After a few sidetracking incidents, we started to get into the 12th-hour of our FiTech EFI install, but we were finally getting near the finishing line. All that was left was to do a systems check; check all of our lines, hoses and ensure that everything was tight. We intended on making a few more dyno pulls and we wanted to see how much power and torque our effort was worth.



Once we let the Firebird cool down a little after our hour-long trek to Hutter Performance, we strapped the car down to their in-house in-ground chassis dyno to see just what kind of power this old ‘bird was putting down. As it turned out, our efforts weren’t wasted…

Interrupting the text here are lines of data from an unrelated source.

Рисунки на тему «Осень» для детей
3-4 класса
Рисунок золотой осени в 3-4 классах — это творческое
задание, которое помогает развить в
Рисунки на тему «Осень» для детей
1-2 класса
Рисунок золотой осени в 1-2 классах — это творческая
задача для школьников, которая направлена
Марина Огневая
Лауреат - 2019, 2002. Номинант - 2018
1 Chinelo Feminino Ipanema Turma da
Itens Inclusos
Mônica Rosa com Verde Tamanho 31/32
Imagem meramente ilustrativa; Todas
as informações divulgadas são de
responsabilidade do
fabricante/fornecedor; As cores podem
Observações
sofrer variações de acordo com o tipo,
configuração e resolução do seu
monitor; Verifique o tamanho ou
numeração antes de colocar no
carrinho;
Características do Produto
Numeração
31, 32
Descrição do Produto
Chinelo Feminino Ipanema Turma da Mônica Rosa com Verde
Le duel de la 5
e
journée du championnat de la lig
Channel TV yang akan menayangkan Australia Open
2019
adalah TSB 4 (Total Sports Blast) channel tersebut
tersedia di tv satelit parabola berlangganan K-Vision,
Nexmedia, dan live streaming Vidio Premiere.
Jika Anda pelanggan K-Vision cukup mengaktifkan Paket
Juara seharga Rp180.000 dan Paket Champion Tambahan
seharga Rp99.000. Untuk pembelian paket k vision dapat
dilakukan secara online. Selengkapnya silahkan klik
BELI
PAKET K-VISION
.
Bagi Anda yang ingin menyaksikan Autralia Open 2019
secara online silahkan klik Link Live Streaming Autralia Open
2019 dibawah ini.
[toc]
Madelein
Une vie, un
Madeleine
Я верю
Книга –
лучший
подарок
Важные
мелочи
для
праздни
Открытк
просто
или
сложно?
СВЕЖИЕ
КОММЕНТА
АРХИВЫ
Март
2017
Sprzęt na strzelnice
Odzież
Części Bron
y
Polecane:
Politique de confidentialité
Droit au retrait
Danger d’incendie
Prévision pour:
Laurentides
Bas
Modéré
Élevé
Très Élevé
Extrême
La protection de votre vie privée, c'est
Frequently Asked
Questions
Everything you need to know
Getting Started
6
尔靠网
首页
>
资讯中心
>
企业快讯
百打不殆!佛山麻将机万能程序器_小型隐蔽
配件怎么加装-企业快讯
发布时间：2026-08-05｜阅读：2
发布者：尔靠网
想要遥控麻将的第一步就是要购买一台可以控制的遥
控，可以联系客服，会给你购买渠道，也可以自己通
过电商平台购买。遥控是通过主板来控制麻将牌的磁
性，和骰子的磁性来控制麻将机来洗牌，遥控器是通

At 8:30pm, we strapped the car back down to the dyno for our follow-up test pulls…



The results speak for themselves; with a baseline run of 213 hp and and 279 lb-ft. to the rear ties, our Firebird earned another 13 hp and 4 lb-ft. of torque after the FiTech kit was installed — totaling 226 and 283, respectively. Now please keep in mind, that the goal isn’t about an improvement in sheer power, but overall drivability, reliability and cold-starting capability. We’ve driven the ’68 Firebird for a solid three weeks after the FiTech kit was installed, and have not only noticed an improvement in the peak power, but the power increase could be felt throughout the power band, courtesy of our “driver’s seat dyno.” We’ve also seen an increase of close to 5mpg overall, without changing our driving style.


Since our factory air cleaner was a little restrictive for our taste, we decided to up the ante with a K&N unit.

Since our factory air cleaner was a little restrictive for our taste, we decided to up the ante with a K&N unit. It came complete with a base, 14-inch diameter/2.5-inch tall filter element and the XStream air lid. These are available as a kit, in various height and diameter sizes.



With our newly installed FiTech throttle body and fuel injection system providing ample power, performance and much-improved efficiency, in addition to our high-flow K&N filter kit, we’ve brought our ’68 Firebird into the 21st century. As you can see in the photo, the Fitech kit doesn’t look out of place in our engine bay, and might even throw off the casual observer at a local car show as a carburetor.